El primero de ellos es que tanto el frente de masas como la modalidad de autodefensa que el EPR reivindica en sus textos no han sido generados por el grupo armado sino que existen previamente y con dinámicas autónomas de cualquier actividad guerrillera; por lo que no ha sido impulsado ni generado desde la clandestinidad. En tanto que el segundo ítem refiere más a una situación de coyuntura antes que de largo aliento y refiere a que en las condiciones actuales (búsqueda de legitimidad del EPR en zonas donde existe fuerte presencia de movimientos sociales) está acotado el espacio militar de actividad guerrillera pues abre la posibilidad de provocar un asedio aún más fuerte contra los movimientos sociales como también acabaría aislando aún más a la guerrilla en esas regiones.
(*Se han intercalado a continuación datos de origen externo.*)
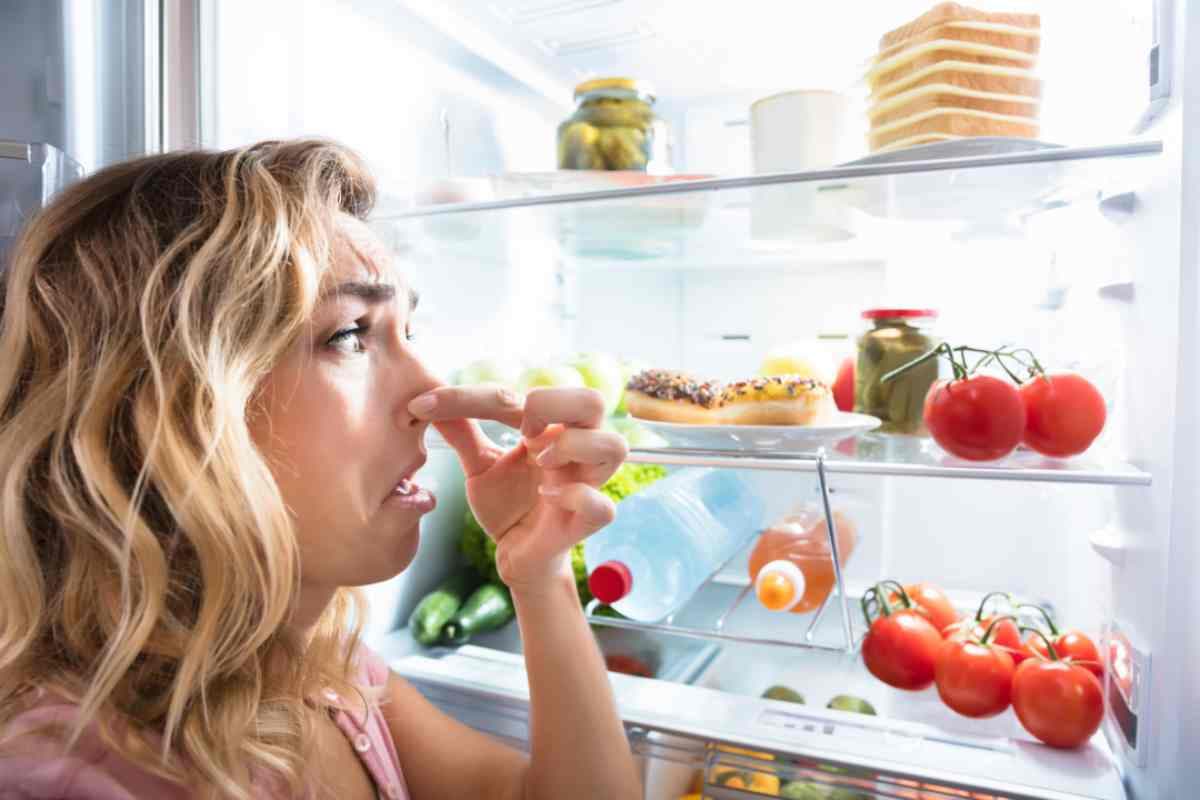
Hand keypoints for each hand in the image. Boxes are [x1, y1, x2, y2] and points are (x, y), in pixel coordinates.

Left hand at [409, 384, 627, 596]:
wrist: (516, 557)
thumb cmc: (507, 506)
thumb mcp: (479, 465)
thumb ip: (462, 432)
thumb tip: (428, 397)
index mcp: (552, 431)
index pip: (526, 393)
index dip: (472, 395)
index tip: (425, 405)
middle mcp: (575, 452)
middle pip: (593, 401)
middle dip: (554, 402)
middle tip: (521, 428)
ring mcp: (585, 486)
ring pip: (613, 446)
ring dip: (571, 445)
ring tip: (538, 459)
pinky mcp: (584, 523)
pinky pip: (602, 506)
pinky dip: (575, 497)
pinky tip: (546, 498)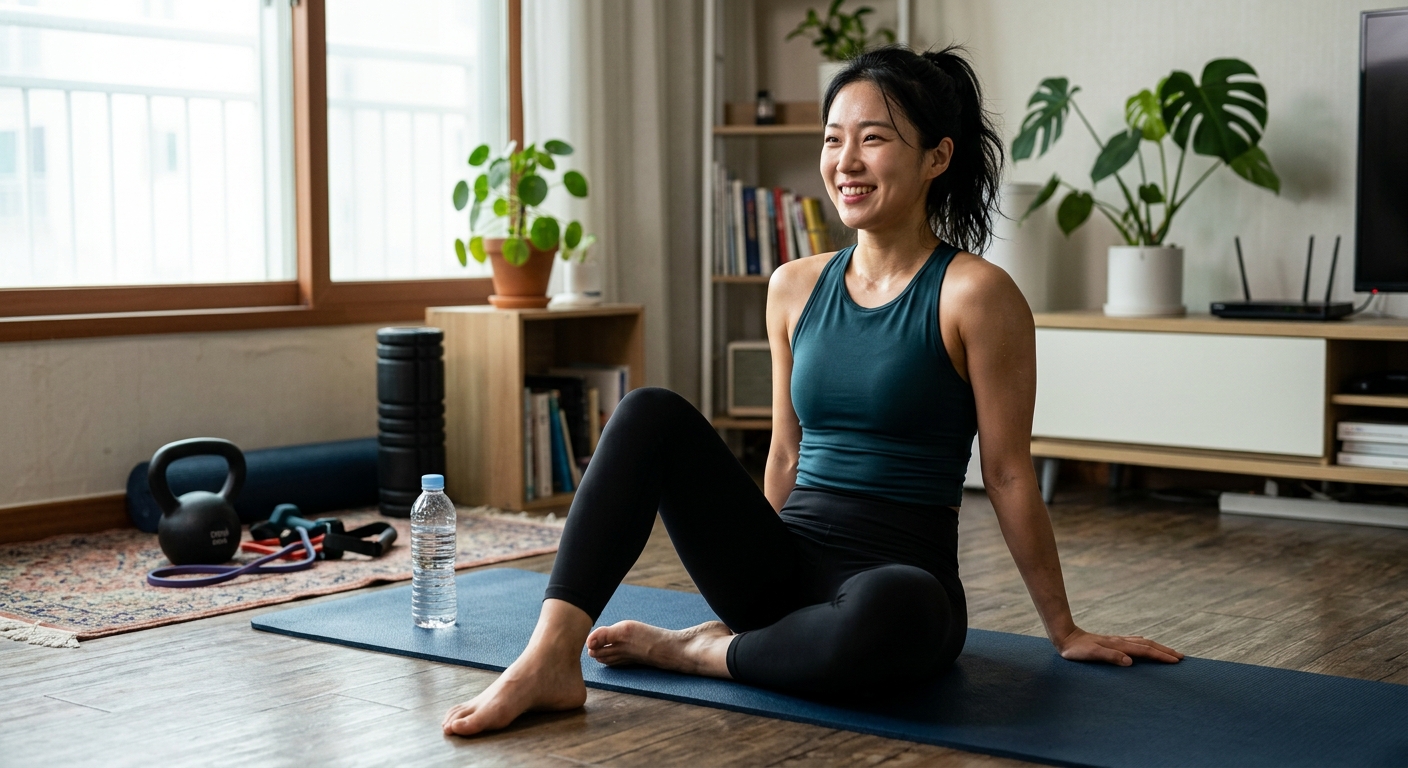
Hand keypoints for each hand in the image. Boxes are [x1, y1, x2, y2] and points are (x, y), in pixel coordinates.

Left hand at [1054, 627, 1182, 665]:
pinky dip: (1144, 644)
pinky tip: (1145, 644)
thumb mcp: (1092, 654)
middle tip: (1181, 657)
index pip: (1145, 651)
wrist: (1065, 637)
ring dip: (1157, 647)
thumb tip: (1130, 662)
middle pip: (1148, 645)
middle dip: (1165, 651)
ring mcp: (1117, 641)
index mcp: (1119, 646)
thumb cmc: (1077, 650)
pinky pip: (1134, 642)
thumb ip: (1110, 657)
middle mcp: (1121, 641)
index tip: (1176, 660)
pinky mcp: (1112, 642)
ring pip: (1143, 643)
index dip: (1161, 656)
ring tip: (1170, 652)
Por lo tanto, es posible considerar que el surgimiento de movimientos de autodefensa en aquellas zonas donde hubo presencia de guerrillas explica mejor el grado de desarrollo que la lucha social ha alcanzado a través de los años antes que una vinculación directa entre ambos fenómenos. De hecho, antes que confirmar sin contrapunto la presencia del EPR en esas comunidades habría que voltear la mirada al Ejército Revolucionario del Pueblo Insurgente. Pero a la vez es imprescindible no olvidar que el ERPI ha sido descabezado hace cuatro años, con el asesinato de su máximo dirigente en la entidad. Así pues, amplificar sus fuerzas, magnificar sus alcances —considerada su presencia y actividad detrás de cualquier movimiento de protesta social— y, lo más importante, aceptar que el activismo social se muestre proclive a pertenecer a una organización clandestina, armada, una estigmatizada y la otra debilitada resultase una situación sencilla como cualquier otra decisión política y como si no supiese la intensidad de la dinámica represiva que ello representa, propone una situación que no se corresponde con la lógica armada de la guerrilla ni con la lógica política de los movimientos sociales. Para unas representa un alto riesgo a su seguridad interna y una amenaza cierta de aniquilación; para los otros, una invitación abierta a la represión.
Las organizaciones sociales, para el caso, no son tan inocentes para protagonizar, dóciles y acríticamente, el juego que presuntamente propone una guerrilla en el seno de sus propias comunidades.
Ahora bien: si se acepta que es la guerrilla la que, efectivamente, está detrás de las policías comunitarias, movimientos de autodefensas, o cualquier otro fenómeno semejante también debe aceptarse que es capaz de conducirlos hacia sus intereses, para que representen sus políticas, se alineen a sus estrategias y tácticas. No está claro cuándo acumuló tanto poder si ni siquiera es un tema de agenda de la anterior ni de la actual administración federal. Tampoco sería posible explicar si primero los genera y luego los niega en sus documentos o desde cuándo una guerrilla tiene tanto poder como para embarcarse en una exitosa estrategia de masas. ¿Cuándo y cómo alcanzó tanto predicamento?
Si los movimientos de autodefensa alcanzan un mayor grado de desarrollo político o se transforman en grupos paramilitares es otra situación que escapa al presente pero, y vale la reiteración, las organizaciones armadas siguen de cerca lo que sucede en estos lugares (de hecho es imposible suponer que son indiferentes a los mismos). No obstante, existe una distancia demasiado pronunciada para que sea iniciativa suya ni que su participación sea un factor excluyente para restar legitimidad al reclamo.